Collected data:
*** Begin section ***
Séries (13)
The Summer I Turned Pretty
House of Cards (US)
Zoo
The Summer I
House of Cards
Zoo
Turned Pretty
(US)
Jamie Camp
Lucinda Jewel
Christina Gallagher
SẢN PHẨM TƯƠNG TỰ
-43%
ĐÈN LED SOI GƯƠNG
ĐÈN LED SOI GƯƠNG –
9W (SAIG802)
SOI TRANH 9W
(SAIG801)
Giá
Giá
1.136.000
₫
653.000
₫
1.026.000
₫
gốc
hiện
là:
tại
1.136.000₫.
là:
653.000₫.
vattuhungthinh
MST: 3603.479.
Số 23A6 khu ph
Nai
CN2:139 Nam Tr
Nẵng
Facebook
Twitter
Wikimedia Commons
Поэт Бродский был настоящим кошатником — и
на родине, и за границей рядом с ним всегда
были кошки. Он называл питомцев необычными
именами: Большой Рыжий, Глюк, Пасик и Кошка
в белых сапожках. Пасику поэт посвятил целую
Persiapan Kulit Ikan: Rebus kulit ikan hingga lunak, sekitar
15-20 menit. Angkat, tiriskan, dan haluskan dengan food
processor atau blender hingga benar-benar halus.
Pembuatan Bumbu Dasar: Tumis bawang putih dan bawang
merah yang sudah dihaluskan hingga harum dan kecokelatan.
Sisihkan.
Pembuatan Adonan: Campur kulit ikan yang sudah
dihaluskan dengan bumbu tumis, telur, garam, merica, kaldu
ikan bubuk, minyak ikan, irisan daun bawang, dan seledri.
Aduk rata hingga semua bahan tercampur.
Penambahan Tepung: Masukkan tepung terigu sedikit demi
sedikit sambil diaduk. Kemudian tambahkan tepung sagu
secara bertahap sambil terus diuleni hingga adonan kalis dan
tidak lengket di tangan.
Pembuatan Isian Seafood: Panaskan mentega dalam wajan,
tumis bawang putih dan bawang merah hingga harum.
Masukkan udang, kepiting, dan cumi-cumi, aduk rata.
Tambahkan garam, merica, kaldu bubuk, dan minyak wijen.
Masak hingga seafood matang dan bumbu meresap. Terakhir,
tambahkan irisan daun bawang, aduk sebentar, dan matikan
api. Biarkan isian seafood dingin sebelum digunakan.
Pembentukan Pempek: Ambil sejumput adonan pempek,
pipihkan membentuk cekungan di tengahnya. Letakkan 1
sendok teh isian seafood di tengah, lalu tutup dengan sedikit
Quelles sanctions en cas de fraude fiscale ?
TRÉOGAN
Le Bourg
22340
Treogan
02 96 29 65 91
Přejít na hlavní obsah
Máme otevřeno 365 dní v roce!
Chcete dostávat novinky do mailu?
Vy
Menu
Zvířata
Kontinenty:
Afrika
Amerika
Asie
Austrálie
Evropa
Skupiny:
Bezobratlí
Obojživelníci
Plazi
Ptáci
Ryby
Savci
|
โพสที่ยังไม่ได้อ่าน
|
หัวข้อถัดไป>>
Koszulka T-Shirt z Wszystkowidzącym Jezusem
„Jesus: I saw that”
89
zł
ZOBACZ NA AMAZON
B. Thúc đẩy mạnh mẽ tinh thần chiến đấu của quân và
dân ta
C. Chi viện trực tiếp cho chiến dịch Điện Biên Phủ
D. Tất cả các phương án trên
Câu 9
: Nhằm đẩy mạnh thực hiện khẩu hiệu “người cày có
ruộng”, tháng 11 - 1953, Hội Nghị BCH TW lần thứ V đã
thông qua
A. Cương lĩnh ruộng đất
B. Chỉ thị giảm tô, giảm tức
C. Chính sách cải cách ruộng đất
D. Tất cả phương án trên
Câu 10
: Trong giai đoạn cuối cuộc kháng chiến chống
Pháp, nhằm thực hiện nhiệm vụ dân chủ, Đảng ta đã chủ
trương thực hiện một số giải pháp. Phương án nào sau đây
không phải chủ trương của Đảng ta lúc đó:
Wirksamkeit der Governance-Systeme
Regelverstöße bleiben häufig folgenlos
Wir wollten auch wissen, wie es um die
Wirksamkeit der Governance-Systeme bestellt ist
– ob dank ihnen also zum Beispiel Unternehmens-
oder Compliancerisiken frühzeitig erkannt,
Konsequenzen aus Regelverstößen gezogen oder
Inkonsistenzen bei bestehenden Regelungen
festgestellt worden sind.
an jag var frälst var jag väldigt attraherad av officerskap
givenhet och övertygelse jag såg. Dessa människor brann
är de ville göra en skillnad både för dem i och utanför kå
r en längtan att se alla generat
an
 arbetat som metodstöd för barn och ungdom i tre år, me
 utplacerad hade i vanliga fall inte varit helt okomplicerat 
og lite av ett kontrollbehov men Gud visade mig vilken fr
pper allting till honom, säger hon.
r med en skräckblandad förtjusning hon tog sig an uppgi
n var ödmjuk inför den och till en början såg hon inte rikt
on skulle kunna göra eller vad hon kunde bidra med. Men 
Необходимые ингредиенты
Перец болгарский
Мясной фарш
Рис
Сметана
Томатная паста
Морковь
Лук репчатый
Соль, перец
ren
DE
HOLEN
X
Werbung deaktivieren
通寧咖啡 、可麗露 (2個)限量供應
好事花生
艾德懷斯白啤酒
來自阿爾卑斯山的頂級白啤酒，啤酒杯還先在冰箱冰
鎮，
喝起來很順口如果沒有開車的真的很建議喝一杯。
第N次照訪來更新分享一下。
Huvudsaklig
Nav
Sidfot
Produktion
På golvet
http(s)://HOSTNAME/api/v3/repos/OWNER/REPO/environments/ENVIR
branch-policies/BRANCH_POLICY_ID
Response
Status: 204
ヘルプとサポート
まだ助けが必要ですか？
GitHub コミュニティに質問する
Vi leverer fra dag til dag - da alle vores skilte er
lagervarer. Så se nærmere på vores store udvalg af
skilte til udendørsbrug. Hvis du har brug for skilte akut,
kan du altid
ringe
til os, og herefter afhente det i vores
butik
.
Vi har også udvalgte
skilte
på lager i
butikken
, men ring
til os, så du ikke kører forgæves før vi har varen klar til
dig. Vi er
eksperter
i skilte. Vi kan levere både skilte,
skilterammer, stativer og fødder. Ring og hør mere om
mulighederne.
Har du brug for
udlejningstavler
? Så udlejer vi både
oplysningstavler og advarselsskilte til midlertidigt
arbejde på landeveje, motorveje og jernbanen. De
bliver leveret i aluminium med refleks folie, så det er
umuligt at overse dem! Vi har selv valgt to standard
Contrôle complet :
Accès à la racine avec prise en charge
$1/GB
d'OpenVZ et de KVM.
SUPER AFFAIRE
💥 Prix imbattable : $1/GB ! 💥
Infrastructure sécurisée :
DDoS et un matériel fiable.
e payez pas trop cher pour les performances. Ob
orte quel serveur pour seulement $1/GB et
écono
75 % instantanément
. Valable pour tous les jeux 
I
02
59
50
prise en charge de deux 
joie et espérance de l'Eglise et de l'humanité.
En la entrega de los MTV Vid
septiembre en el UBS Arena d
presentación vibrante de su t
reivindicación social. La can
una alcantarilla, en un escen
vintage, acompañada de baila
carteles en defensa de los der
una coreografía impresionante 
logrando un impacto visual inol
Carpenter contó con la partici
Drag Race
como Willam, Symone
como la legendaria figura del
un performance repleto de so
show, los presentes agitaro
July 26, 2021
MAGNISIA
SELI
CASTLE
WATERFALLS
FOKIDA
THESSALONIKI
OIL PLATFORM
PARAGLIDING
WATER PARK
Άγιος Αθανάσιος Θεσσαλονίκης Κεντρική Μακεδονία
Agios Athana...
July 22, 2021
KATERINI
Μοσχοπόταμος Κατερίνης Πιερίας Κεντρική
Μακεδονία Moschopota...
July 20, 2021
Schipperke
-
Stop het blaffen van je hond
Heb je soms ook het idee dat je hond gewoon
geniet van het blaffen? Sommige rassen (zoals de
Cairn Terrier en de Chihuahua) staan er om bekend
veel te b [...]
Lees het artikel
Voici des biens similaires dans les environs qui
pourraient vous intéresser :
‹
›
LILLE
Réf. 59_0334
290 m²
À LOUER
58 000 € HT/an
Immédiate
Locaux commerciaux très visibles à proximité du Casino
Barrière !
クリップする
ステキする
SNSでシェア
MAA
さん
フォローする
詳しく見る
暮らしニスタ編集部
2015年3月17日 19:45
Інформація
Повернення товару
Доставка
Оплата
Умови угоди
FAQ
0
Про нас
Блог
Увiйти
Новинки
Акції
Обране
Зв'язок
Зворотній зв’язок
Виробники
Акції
*** End section ***
WHAT NEEDS TO BE DONE:
The answer should contain only the lines from the first line of the entries through the line holding "vattuhungthinh", each exactly as written.

WRITTEN RESPONSE:
Séries (13)
The Summer I Turned Pretty
House of Cards (US)
Zoo
The Summer I
House of Cards
Zoo
Turned Pretty
(US)
Jamie Camp
Lucinda Jewel
Christina Gallagher
SẢN PHẨM TƯƠNG TỰ
-43%
ĐÈN LED SOI GƯƠNG
ĐÈN LED SOI GƯƠNG –
9W (SAIG802)
SOI TRANH 9W
(SAIG801)
Giá
Giá
1.136.000
₫
653.000
₫
1.026.000
₫
gốc
hiện
là:
tại
1.136.000₫.
là:
653.000₫.
vattuhungthinh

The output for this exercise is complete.